At an earlier hearing Johnston, from Glen Rise in Belfast, pleaded guilty to causing Mr Boyd’s death by driving carelessly.

Opening the facts on Wednesday, Jackie Orr, prosecuting, said Mr Boyd’s partner, the front-seat passenger, had described how the couple was approaching the A1 carriageway from Dromore when she saw the other car on their side of the road and then “there was a loud bang” as the vehicles collided.

“She nudged Mr Boyd and asked if he was ok but there was no reply,” said Ms Orr, adding that Mr Boyd was pronounced dead at the scene.

She told the court that, according to a forensic engineer, it appeared Johnston’s car had been travelling 28 to 37 mph, there being a 20 mph limit on the exit/entrance road,

Johnston himself admitted his attention had momentarily not been on what was in front of him and Ms Orr said the forensic engineer believed that as a result of Orr’s speed the car had under-steered and, when he put the brakes on, a fault in the ABS system had caused the wheel to lock and the car to skid into the oncoming lane.

Johnston’s Vauxhall was said to have been in otherwise good condition while Mr Boyd’s Mercedes “was maintained in excellent condition.”

Aware, she said, that Mr Boyd’s family and friends were in court, Ms Orr didn’t fully open the findings of the post mortem examination, save to say that “the cause of death were fractures of the spine consistent with a road traffic collision.”

Arrested and interviewed, Johnston first claimed the Mercedes had been in his lane so he had “braked heavily but couldn’t avoid a collision.”

In his third and final interview, when statements had been put to him, “he made no comment,” Ms Orr told the court, adding that his guilty plea had been “of considerable solace to the family.”

It was the Crown’s view, she said, that Johnston’s excessive speed brought the case “close to dangerous driving” but that in any event, his past relevant convictions, including careless driving, aggravated the offence.

Defence QC Arthur Harvey said Johnston had expressed genuine remorse but “will have to live with the fact that he killed a fellow human being for the rest of his life,”. He said that during police interviews Johnston had asked for a break “because the face of the deceased was constantly before his mind and he couldn’t concentrate due to the anxiety that was causing him.”

He further revealed that under instruction from an off-duty, pregnant nurse who stopped to help, Johnston and his brother had tried to resuscitate the critically injured Mr Boyd after the defendant himself had called emergency services.

“The narrative of everyone’s life is unique to them,” said Mr Harvey. “Nothing we can do in this court and nothing that the defendant can do will ever repair the damage he caused by what happened that day.”

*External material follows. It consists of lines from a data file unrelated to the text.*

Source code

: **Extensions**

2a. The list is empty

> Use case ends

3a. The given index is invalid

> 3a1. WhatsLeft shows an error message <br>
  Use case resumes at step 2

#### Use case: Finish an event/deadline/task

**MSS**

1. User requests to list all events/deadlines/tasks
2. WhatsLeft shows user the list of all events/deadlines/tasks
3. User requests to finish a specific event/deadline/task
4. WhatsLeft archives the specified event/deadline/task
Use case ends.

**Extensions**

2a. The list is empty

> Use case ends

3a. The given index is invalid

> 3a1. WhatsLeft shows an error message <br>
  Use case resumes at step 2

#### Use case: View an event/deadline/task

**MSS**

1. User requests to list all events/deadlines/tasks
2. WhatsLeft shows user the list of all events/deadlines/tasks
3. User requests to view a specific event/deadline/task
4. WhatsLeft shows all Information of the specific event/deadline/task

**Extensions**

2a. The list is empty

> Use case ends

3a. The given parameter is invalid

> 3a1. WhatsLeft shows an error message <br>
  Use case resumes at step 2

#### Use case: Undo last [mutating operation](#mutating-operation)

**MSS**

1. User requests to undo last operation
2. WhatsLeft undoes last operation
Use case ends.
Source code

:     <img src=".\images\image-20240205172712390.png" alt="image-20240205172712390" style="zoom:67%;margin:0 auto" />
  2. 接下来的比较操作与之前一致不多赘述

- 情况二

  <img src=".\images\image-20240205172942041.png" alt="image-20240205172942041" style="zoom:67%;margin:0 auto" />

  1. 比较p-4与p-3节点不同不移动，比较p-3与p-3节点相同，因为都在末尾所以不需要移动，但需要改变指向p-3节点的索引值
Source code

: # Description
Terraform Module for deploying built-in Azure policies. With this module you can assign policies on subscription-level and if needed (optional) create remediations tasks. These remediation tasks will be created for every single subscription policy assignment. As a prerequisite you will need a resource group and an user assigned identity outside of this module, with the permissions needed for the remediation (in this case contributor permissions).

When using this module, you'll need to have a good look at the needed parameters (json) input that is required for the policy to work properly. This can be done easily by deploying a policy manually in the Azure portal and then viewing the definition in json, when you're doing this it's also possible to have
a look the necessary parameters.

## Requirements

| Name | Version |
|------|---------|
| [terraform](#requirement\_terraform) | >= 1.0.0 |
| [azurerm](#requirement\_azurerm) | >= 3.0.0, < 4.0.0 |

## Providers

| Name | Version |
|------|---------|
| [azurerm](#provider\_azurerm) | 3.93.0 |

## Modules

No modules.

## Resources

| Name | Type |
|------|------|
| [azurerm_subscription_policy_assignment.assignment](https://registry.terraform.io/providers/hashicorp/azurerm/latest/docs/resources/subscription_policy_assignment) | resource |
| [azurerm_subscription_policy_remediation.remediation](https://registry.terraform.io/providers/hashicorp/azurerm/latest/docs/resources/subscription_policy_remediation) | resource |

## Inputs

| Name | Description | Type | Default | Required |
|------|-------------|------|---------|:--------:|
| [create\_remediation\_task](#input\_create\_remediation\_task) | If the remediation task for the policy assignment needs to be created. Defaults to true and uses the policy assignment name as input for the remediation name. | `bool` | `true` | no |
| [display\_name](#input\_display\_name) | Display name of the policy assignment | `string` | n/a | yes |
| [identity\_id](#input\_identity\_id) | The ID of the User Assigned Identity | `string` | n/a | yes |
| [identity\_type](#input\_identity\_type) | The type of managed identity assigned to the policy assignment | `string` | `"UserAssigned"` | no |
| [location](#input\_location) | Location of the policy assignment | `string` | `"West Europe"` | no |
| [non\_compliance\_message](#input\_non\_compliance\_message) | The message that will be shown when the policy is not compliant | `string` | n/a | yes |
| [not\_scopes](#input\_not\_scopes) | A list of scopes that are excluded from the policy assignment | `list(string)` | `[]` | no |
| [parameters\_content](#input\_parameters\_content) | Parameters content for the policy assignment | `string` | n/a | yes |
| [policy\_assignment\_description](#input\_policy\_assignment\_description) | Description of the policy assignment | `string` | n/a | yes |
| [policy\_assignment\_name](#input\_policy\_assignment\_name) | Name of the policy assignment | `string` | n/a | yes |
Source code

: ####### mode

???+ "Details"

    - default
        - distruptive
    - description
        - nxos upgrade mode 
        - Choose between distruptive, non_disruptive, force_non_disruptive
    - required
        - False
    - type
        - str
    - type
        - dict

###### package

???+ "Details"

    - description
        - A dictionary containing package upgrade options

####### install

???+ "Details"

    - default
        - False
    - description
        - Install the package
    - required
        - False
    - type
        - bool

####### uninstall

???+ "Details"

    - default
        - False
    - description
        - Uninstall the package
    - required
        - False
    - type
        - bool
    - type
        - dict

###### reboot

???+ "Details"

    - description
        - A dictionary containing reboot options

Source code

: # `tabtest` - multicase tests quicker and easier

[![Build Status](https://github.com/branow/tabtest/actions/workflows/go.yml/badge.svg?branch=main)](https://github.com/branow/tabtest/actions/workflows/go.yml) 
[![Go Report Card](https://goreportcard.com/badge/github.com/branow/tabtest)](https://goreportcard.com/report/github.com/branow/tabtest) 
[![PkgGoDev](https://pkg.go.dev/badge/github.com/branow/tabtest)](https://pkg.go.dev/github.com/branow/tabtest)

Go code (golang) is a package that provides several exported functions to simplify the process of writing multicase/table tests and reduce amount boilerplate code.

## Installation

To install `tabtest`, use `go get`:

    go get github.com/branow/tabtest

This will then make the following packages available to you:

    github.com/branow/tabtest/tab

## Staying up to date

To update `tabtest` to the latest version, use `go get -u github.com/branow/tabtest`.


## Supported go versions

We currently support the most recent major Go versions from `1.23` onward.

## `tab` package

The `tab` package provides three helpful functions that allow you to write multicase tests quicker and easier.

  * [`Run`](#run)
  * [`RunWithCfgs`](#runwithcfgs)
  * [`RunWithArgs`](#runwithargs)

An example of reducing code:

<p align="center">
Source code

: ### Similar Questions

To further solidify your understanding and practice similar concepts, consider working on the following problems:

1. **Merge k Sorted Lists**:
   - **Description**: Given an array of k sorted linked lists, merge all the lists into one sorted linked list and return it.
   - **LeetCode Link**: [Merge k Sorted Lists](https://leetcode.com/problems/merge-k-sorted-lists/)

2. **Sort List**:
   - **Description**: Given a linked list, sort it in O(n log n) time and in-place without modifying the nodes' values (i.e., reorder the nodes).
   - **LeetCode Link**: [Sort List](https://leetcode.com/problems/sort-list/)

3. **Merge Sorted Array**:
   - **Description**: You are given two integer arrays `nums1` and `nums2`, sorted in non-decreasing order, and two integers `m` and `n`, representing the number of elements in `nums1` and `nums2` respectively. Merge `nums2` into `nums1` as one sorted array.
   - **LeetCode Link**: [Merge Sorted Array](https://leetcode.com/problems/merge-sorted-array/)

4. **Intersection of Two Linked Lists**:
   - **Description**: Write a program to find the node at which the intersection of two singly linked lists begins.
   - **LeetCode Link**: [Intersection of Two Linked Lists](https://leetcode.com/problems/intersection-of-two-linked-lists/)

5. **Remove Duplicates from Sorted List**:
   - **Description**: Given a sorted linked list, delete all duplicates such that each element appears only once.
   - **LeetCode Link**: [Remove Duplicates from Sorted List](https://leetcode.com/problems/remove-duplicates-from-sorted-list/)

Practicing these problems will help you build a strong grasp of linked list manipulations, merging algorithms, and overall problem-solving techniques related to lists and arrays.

Jailing Johnston and banning him from driving for five years, Judge Finnegan said he felt he had “no alternative but to impose an immediate custodial sentence.”

Speaking outside the court shortly after the hearing, Mr Boyd’s ex-wife Elizabeth and three of his children, Mark, Laura and Julie, said they were “relieved” at the sentence as “there’s an element of justice to it.”

“If we had left here today and the person drove up the road in front of us it would be very hard to deal with that but at least we know that tonight he is behind bars and there’s some justice,” said Julie, “I’m just so happy that he isn’t walking away today;I don’t think I could cope with that.”

Asked how they had, in fact, managed to cope, she said: “Coping isn’t even a word I would use.”

“Daddy was a generous man and very funny man,” she added. “He was the go-to person, he was the fixer in the family and he was constantly in contact; there wasn’t a day went by that he wasn’t on the phone.”

If anything good was to come of what they had had to endure, Elizabeth said she wanted other drivers “to think about the long-term implications of driving, not only too fast, but being prepared to stop if necessary. This death was caused at under 40 miles per hour.”